LivingSocial defines itself as a lifestyle website. It not only wants to save its customers
money on everyday goods, but also provide them with unique experiences. LivingSocial’s
Escapes provide deals and discounts on travel. However, unlike Groupon, instead of offering a
discounted hotel alone, it bundles the deal with local activities. By creating an experience,
merchants using LivingSocial do not have to cut prices as steeply as they would if they were
simply cutting the price on one item. LivingSocial does not consider itself a daily deal website,
but rather a local commerce or advertising website.

Daily deal promotions are most useful to businesses that need exposure. To run a
profitable promotion, they must attract new customers and convert them to loyal, repeat
customers. Yet, there is always the chance that a customer who was previously loyal to a
company will purchase the deal. This means that the customer who normally would have paid
full price for the item or service is now only paying part. Businesses can improve profitability by
following some guidelines. They should offer deals with high dollar values, but low percentage
discounts. They should also restrict the time period in which a customer can redeem their
coupon and limit the amount of coupons available.

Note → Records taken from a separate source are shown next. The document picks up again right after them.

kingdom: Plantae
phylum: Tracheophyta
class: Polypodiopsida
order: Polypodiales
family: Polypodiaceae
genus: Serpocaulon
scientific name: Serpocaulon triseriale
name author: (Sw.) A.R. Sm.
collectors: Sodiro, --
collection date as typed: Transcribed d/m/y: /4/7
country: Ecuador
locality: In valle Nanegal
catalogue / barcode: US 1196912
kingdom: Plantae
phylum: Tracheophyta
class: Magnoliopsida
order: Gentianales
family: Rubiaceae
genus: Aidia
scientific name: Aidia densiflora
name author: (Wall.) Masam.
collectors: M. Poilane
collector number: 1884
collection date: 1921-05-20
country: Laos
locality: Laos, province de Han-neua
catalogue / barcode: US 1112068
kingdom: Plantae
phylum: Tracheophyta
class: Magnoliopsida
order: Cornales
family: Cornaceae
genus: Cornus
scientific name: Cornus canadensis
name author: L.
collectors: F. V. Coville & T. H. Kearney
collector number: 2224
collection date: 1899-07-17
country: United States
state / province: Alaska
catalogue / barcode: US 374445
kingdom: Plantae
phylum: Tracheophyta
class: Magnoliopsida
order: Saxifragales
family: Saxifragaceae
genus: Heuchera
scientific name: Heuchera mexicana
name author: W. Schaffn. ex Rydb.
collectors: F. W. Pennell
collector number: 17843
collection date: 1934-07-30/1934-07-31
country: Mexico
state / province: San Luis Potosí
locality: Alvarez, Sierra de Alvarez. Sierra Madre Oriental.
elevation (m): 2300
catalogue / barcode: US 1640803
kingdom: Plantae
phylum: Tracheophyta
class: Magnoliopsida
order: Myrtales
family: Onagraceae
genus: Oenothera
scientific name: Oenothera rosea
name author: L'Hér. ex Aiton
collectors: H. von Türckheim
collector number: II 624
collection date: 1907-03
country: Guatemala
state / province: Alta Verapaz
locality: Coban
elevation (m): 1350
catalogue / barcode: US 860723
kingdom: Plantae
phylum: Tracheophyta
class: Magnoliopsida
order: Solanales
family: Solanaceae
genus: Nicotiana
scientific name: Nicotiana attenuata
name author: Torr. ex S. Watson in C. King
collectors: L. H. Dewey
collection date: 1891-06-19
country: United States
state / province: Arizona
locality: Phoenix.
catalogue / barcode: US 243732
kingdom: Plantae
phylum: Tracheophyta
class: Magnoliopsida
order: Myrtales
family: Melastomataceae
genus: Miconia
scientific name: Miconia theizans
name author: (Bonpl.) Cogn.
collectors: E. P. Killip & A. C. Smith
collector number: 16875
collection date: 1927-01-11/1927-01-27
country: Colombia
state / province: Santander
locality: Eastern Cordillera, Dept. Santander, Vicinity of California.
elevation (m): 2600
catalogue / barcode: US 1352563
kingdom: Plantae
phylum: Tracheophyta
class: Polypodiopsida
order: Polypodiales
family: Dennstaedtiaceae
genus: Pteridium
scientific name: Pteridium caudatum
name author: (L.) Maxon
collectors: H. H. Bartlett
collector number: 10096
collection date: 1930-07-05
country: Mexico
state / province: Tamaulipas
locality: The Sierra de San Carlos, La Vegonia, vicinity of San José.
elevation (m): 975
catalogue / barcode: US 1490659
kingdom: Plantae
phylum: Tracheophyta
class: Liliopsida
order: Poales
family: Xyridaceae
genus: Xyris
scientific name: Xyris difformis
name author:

There is room for improvement and greater
profits in the industry if daily deal websites are able to make this promotion more attractive for

4. Social coupons as a marketing strategy: a multifaceted perspective
The success and popularity of online daily deal coupon sites have brought attention
from several other companies in the newspaper and publishing industries. Companies such as
Angie’s List, a business review website, and leading newspapers, such as The New York Times,
The San Diego Union-Tribune and the Atlanta Journal Constitution to name a few, are following
the lead to attract more revenue to their businesses. In fact, it is reported that The San Diego
Union-Tribune is now making more money in deals than in interactive advertising (Patel 2011).
Therefore, it is clear that social coupons are a popular shopping tool for consumers and an
attractive customer acquisition tool for businesses.